Dermot O’Gorman of WWF Australia, who also appeared on the podcast, said CCS had been used as a delaying tactic for more than a decade, with billions going into a technology that, to date, had failed.
“Going into Climate Cop26, the world needs to be doubling down on renewable hydrogen, which will in the future only become cheaper, whereas fossil hydrogen will undoubtedly get more expensive,” he said.
Forrest and the former prime minister Malcolm Turnbull launched a new organisation last month – the Green Hydrogen Organisation – which will advocate for Australia’s hydrogen industry to focus solely on green hydrogen produced from renewable sources.
Forrest is exploring green hydrogen through Fortescue Metals’ green arm Fortescue Future Industries, which is chaired by Turnbull.
Both men will fly to Glasgow for the global Cop26 climate talks in November, where countries will be expected to increase their ambition to make deep emissions cuts by 2030.
Forrest told the podcast it was a “cop out” for heavy emitting companies to put in place net zero targets for 2040 or 2050 in the absence of short-term pledges to greatly reduce carbon emissions.

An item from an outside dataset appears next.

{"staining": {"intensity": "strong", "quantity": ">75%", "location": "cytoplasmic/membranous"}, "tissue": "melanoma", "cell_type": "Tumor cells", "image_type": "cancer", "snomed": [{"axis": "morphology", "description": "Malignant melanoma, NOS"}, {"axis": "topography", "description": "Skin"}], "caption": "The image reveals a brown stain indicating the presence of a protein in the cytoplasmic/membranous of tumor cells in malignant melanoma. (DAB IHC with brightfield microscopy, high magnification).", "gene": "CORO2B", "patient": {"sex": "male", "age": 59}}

He said such targets might be suitable for governments but for heavily polluting industries long-term pledges were “really pretty meaningless”.
“All of us need to pick up the challenge right now,” he said.
He also told the podcast that the use of carbon offsets to hit emissions targets was not going to be enough to meet the global climate challenge to keep the average temperature increase below 2C.
Forrest said Fortescue would rely on carbon offsetting in the short term to meet its own targets “because we simply haven’t put the multi-billion dollar investment into place yet”.
Once that occurred he said the company would not use them at all.
“We’re not an advocate of offsets,” he said.
“If you’ve got absolutely nothing else, then certainly look at them, but make sure they’re very sincere because they can be unreliable, and there are scams in the offset industry.”
The energy and emissions reduction minister, Angus Taylor, declined to respond to Forrest’s comments.
In statements about CCS last week, Taylor said it was an important component of the government’s technology-led approach to reducing emissions.
“Analysis by the International Energy Agency shows that half the global reductions required to achieve net-zero will come from technologies that are not yet ready for commercial deployment,” he said.
“That’s why we’re partnering with industry to accelerate new projects and unlock the emissions and economic benefits of carbon capture technology.
“The IEA and IPCC (Intergovernmental Panel on Climate Change) both regard carbon capture technologies as essential to achieve the goals of the Paris Agreement.”